R.P.S. Lanrue, Gitarrist und Mitbegründer der deutschen Politrockband Ton Steine Scherben erlag am 14. Juli im Alter von 74 Jahren seinem Krebsleiden.
Ralph Peter Steitz wurde 1950 im französischem Grenoble als Sohn eines Deutschen und einer Französin geboren, später zog die Familie mit vier Kindern nach Hessen. Dort lernte R. P. S. Lanrue auch den gleichaltrigen Ralph Möbius kennen, der sich später Rio Reiser nennen sollte. Gemeinsam coverte man zunächst als Beat Kings populäre Beatmusik, wenig später spielte man als Rockband De Galaxis eigene Songs. Um dem Wehrdienst zu entkommen, gingen beide 1967 nach Westberlin, wo sie in diversen Musiktheaterprojekten arbeiteten und 1970 in Kreuzberg zusammen mit dem Bassisten Kai Sichtermann und dem Schlagzeuger Wolfgang Seidel die Agitprop-Rocker Ton Steine Scherben gründeten. Mitteleriweile hatte Steitz den Namen R. P. S. Lanrue angenommen (eine Verballhornung von „de la rue“: von der Straße).

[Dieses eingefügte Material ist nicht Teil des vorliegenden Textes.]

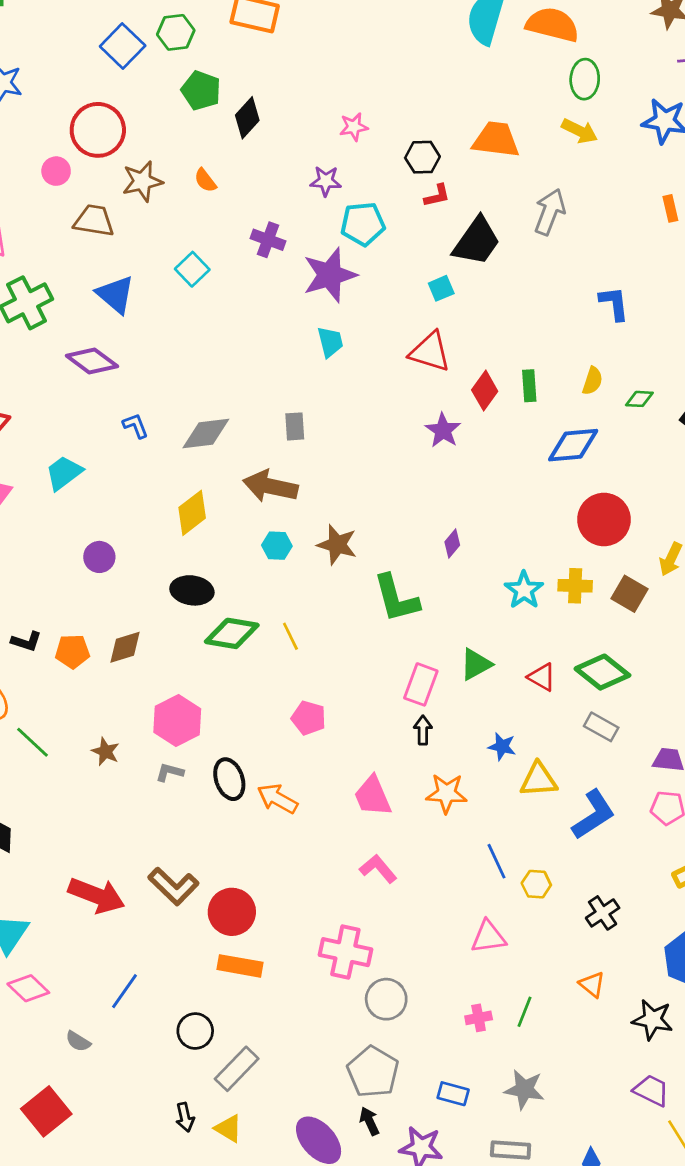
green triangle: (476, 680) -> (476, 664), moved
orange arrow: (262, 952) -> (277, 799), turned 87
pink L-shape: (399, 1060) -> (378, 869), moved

Eine der politischsten Bands Deutschlands
Scherben-Songs wie „Macht kaputt, was euch kaputt macht“, „Schritt für Schritt ins Paradies“ und „Keine Macht für niemand“ wurden schnell zum Soundtrack der (west-)deutschen Jugendkultur der 1970er, die das kapitalistische System in Frage stellten. Gerne wurde ihr linker Parolerock auf Demos skandiert. „Ihr kriegt uns hier nicht raus / Das ist unser Haus, schmeißt doch endlich / Schmidt und Press und Mosch aus Kreuzberg raus“ – die Zeilen aus ihrem Rauch-Haus-Song machten die Band zum musikalischen Sprachrohr der Hausbesetzer-Szene. Natürlich verweigerten sich die kapitalismuskritischen Scherben auch dem üblichen Musikbusiness und sie betrieben als eine der ersten deutschen Bands bereits kurz nach Gründung ihr eigenes Label, David Volksmund Produktion. Die derzeitige Kulturstaatsministerin Claudia Roth war Managerin dieser Systemgegner. Ihr Kommentar zum Tod des Musikers: „Das ist ein großer Verlust, auch für mich persönlich. R.P.S. Lanrue war einer der wichtigsten Komponisten und Gitarristen unseres Landes. Sie haben mit ‚Ton Steine Scherben‘ eine der politischsten Bands unseres Landes gegründet, die aber ebenso für große Kunst stand.“
Der König von Deutschland
Mitte der 1970er Jahre erwarben die Musiker mit einer kleinen „Scherben-Gemeinde“ einen nordfriesischen Bauernhof bei Fresenhagen in Nordfriesland. Hier entstand das vierte – und vorletzte – Album „IV“ der Band. 1985 gab die Gruppe schließlich ihre Auflösung bekannt. Trotz ihres Legendenstatus blieb die finanzielle Situation der Band immer prekär. Rio Reiser wurde zum „König von Deutschland“ und Lanrue unterstützte ihn als Teil der Rio Reiser Liveband. 2014 – 29 Jahre nach ihrer Auflösung und 18 Jahre nach dem Tod von Sänger Rio Reiser – fanden sich Ton Steine Scherben noch einmal unter der Leitung von R.P.S. Lanrue zusammen, um gemeinsam auf Tour zu gehen – unterstützt von Gastmusikern wie Frittenbude, Blumentopf, Madsen und Sebastian Krumbiegel. In den letzten Jahrzehnten lebte Lanrue eine Zeit lang in Portugal als „Zitronen-Bauer“, wie er selbst einmal bemerkte, sowie auf dem Landgut Fresenhagen. Hier befand sich zunächst auch das Grab von Rio Reiser, bevor dieser 2011 auf den Schöneberger St. Matthäus-Kirchhof umgebettet wurde. In den letzten Jahren kämpfte Lanrue mit dem Krebs, unterstützt von seiner Lebenspartnerin Anne, und starb am 14. Juli im Kreis seiner Familie.